The project was based upon eight experiments at various locations within Britain that were conducted to evaluate the timing of the addition of strobilurins to a three spray triazole programme in each growing season from 2002 to 2004. During this period, resistance of Septoria tritici to the strobilurins rose from a trace in 2002 to such an extent that in 2004 field control was severely compromised. All experiments were conducted on the winter wheat cultivar Consort which is relatively susceptible to Septoria tritici (HGCA Recommended List rating 4) and brown rust (Puccinia recondita) (HGCA Recommended List rating 4). At all sites and in all years Septoria tritici was the predominant foliar disease but its development between seasons and locations was diverse.

In 2002, and to a lesser extent in 2003, the optimum timing for the addition of two strobilurins was at T1 (third final leaf emerging) and T3 (mid-anthesis). This approach was identified in TAG trials in Norfolk in previous years but showed little advantage over an alternative strategy of adding strobilurins to the T2 (full flag leaf emergence) and T3 applications of triazoles. However, the T1 and T3 approach was not surpassed by any other combination of strobilurin addition to the programme in any of the national trials in 2002 and the approach was still the most robust in 2003. This strongly suggests that such an approach was appropriate nationally and there was no need for regional variations in fungicide strategy in terms of strobilurin timing.

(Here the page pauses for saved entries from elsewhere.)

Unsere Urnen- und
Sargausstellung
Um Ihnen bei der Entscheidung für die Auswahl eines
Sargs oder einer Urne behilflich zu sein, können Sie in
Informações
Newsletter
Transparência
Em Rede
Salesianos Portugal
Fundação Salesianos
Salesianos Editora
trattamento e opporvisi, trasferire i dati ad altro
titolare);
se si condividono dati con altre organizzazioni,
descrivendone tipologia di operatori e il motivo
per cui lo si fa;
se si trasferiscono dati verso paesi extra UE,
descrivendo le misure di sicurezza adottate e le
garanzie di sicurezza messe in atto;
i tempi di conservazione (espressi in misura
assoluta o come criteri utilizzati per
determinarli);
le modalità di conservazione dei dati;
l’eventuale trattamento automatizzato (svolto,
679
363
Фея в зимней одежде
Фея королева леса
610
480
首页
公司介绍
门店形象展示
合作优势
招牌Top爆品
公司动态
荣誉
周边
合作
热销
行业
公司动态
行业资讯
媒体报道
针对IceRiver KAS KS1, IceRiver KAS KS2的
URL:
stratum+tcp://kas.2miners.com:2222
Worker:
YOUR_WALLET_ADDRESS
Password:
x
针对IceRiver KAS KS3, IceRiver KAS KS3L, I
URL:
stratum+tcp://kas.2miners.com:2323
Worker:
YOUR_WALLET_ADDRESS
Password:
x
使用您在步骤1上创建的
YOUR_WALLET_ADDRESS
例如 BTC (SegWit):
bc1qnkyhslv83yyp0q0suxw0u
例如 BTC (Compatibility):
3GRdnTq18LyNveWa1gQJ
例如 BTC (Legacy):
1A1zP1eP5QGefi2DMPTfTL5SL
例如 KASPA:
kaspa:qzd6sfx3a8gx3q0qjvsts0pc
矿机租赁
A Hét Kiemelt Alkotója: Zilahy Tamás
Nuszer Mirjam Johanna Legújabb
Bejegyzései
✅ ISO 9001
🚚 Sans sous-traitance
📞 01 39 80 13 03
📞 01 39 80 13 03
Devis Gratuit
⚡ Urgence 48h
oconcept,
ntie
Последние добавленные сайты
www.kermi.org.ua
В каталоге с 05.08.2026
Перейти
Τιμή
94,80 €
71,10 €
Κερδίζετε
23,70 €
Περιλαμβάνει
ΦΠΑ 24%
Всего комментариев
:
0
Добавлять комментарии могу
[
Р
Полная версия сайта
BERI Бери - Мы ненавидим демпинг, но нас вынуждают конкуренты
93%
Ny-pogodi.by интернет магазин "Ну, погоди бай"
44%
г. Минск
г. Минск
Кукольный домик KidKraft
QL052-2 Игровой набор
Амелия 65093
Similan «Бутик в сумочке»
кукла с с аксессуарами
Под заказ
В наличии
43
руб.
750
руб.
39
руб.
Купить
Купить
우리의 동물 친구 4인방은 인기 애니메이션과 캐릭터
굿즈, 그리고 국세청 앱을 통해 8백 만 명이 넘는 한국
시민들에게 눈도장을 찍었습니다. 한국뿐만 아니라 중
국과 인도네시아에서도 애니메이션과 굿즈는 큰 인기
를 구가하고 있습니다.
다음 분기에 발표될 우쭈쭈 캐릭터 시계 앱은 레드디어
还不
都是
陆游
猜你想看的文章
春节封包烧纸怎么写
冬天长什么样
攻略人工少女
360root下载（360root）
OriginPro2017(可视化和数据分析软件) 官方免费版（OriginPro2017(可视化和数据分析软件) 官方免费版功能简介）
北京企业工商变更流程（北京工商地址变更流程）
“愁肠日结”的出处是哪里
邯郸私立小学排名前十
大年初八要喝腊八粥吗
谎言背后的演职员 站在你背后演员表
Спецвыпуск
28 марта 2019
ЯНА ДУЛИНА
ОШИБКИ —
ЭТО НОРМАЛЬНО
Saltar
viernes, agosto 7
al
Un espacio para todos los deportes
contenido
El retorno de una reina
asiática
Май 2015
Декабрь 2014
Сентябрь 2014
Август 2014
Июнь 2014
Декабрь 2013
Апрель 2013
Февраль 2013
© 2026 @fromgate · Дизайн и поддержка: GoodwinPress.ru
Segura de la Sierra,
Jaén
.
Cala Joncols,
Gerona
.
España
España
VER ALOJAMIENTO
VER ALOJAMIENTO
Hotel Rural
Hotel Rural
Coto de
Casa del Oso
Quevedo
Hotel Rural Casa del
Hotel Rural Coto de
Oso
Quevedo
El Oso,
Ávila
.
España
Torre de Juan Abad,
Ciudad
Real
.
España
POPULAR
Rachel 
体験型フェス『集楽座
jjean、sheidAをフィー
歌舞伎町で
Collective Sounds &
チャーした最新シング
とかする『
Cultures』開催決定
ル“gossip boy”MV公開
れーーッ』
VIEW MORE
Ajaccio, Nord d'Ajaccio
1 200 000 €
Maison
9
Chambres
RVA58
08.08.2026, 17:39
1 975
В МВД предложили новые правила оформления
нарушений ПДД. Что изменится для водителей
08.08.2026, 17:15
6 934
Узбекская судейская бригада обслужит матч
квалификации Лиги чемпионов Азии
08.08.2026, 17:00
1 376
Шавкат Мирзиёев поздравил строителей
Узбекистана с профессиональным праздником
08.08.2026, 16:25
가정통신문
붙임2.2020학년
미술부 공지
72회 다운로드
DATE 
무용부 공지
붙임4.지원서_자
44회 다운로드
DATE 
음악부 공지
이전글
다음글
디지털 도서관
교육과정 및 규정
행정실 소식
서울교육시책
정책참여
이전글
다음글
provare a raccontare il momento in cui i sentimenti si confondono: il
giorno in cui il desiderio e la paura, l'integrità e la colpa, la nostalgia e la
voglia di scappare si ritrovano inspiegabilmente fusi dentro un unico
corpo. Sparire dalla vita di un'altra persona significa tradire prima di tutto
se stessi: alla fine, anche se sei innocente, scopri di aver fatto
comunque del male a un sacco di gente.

However, the mutation that conferred resistance of S. tritici to the strobilurins was detected in almost 100% of isolates by the end of the 2004 season. In this year, the addition of the strobilurins did not significantly increase yields but trends suggested that they were best applied at T1 and T3 or T2 and T3. This was despite disease pressure only being significant early in the season. This suggested a change in role for any addition of the strobilurins from S. triticicontrol and ear disease control to ear disease control alone. In addition, late strobilurin application has long been recognised to prolong green leaf area in the apparent absence of disease control and such a property can sometimes lead to an enhanced yield. Hence, the possible role for strobilurins in the future may be largely restricted to an application late in the season to control ear diseases, possibly supplement the triazoles on brown rust control and to prolong green leaf area. In addition, the experiments in 2004 identified the potential enhanced role of chlorothalonil in programmes where there was concern over the resistance of S. tritici to fungicides.